STEAM LOCOMOTIVE PACIFIC MIKADO 141 - THE FRANCO ETHIOPIAN RAILWAY FROM 1900 TO 1980.



Gallery N°27 : Mikado 141 (C.F.E. period)

World War Two created a significant increase in demand for transportation in many parts of the world. To meet this requirement the Department of Transportation of the US Army, the USATC (United States Army Transportation Corps), ordered three Series of locomotives from American manufacturers: a small 030-tender locomotive, S-100, (a few became the 030TU of SNCF in France), a big locomotive with separate tender, S-160, (SNCF 140U) and finally, a 141 locomotive with separate tender designed to run on a narrow gauge, S-118. These were all simply and robustly built and would be used by many networks around the world, especially towards the end of the war.

The Series S-118, commonly known as "MacArthur", was the result of a study by the American Locomotive Company (AlCo).
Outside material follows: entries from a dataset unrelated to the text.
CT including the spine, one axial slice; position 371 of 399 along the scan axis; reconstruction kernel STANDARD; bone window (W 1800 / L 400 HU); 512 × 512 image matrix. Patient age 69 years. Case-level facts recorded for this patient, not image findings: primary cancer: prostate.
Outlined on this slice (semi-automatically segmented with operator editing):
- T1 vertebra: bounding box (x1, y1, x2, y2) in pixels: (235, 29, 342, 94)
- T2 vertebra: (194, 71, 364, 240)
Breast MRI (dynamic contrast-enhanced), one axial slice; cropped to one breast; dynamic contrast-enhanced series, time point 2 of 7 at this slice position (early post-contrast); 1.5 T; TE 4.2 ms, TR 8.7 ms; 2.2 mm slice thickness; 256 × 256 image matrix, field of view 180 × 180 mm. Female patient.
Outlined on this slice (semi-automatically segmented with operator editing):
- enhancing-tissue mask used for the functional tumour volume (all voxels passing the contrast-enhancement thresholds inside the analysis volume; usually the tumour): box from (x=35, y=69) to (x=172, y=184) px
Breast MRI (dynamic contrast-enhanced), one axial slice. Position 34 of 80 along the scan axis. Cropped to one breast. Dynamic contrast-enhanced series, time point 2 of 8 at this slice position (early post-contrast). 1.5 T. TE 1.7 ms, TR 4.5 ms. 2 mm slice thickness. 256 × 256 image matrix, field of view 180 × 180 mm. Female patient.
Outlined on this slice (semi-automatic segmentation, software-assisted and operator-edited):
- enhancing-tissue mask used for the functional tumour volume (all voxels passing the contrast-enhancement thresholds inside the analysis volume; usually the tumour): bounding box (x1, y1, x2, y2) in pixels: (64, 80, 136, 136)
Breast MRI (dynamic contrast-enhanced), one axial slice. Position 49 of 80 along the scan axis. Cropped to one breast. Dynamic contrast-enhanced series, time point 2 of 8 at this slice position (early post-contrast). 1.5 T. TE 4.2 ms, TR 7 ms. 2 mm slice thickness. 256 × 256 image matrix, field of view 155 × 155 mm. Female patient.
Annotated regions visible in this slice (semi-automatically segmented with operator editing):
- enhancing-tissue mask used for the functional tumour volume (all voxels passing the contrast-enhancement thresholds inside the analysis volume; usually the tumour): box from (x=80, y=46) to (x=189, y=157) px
These locomotives could be used on three different gauges, 914, 1000 and 1067 mm, through the use of equidistant collars on the axles.
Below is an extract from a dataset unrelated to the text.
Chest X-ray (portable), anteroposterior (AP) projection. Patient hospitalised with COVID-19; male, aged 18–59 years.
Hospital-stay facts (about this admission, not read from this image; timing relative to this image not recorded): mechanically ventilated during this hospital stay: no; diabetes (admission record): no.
890 units were ordered by the USATC, but only 741 were delivered, between 1942 and 1945, by the five American manufacturers: AlCo, Baldwin Locomotive Works, Davenport Locomotive Works, H K Porter and Vulcan Iron Works. The order for the remaining 149 units was cancelled at the end of the war. The manufacturers, left with many almost completed locomotives, contacted all the networks able to use them offering very favourable leasing deals. 52 additional units, called "copies", were sold between 1945 and 1948 to India, Greece, Ethiopia and the Belgian Congo (le Chemin de Fer des Grands Lacs).
During the war the S-118 USATC locomotives ran in Alaska, Algeria, Tunisia, the Gold Coast, Iraq, India, Burma and Australia. Later they would also be used in Thailand, Malaysia, Cambodia, the Philippines, Cameroon, Tanganyika, Costa Rica, Honduras and Brazil.

The American "Davenport Locomotive Works"of Iowa delivered six new units, Nos 421 to 426, to C.F.E. They were not real "Mac Arthurs", but copies that differed by only a few details. They were slightly heavier and worked under a higher steam pressure (14 bar instead of 12.76). They were to be the last steam engines to join the C.F.E. and the only ones to be fuelled by diesel. They were used over a long period of time concurrently with the diesel SLM locomotives that were delivered in 1951, and would also be the last steam locomotives on the network. The survivors would eventually be put in a siding in 1962 after the arrival of the second Series of Alsthom diesel locomotives.